Abstract

The need for food and nutrition assistance has increased due to the frequent occurrence of disasters and pandemics, such as coronavirus disease 2019 (COVID-19). However, after a disaster, food and nutrition are insufficient in terms of quantity and quality. In the case of the Great East Japan earthquake, the improvement factors for food and nutrition at emergency shelters included 1) emergency shelter size and equipment, 2) provision and content of meals, 3) collaboration among professionals, and 4) cooperation between shelters. However, there were hygiene and oral health problems, and dispatched dietitians had problems with nutrition assistance. The hygiene problems included 1) food, 2) cooking environment, 3) water supply and discharge, and 4) living space.
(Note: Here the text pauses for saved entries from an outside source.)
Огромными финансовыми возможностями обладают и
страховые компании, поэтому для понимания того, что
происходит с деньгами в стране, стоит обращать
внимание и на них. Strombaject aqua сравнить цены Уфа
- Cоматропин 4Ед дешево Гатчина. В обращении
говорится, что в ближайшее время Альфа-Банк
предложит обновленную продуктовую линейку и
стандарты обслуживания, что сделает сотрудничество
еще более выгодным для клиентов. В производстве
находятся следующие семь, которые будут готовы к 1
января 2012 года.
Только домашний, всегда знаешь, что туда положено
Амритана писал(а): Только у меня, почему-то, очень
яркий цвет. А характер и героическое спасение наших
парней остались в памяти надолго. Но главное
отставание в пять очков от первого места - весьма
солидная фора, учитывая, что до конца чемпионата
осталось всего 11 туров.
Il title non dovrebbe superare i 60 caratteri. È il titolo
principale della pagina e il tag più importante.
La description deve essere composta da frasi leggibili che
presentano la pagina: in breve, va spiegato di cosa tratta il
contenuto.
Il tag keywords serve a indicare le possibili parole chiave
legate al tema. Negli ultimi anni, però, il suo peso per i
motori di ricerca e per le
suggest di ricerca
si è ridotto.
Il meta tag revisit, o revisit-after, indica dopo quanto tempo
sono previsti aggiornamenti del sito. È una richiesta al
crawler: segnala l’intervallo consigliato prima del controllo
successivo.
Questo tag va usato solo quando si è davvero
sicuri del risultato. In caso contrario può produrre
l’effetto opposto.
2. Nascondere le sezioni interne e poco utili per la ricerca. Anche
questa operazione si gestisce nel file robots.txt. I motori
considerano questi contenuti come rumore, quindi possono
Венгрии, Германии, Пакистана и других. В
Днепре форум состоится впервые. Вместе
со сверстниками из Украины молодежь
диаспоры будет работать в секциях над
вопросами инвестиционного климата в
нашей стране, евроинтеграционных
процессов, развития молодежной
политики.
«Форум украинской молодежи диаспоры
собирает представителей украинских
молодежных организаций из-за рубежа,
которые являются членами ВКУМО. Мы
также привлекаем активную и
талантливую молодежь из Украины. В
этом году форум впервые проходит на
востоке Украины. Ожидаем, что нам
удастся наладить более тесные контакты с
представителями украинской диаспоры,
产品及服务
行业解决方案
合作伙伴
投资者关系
In addition, oral health problems included 1) difficulty swallowing, 2) difficulty chewing, 3) environmental degradation, and 4) degradation of the oral condition. The problematic points of dispatched dietitians included the support provided not necessarily being consistent with needs, operational deficiencies at both the dispatching and receiving sides, and the short period of support. "Enthusiasm" can be a source of encouragement and a burden. To solve these problems, a training system for disaster dietitians and certification systems for disaster food have been established in Japan. Since the Great East Japan earthquake, various kinds of evidence and actions have been taken, and nutritional problems after disasters have gradually improved. Therefore, it seems that advanced actions and standards should be set not only in Japan but also globally.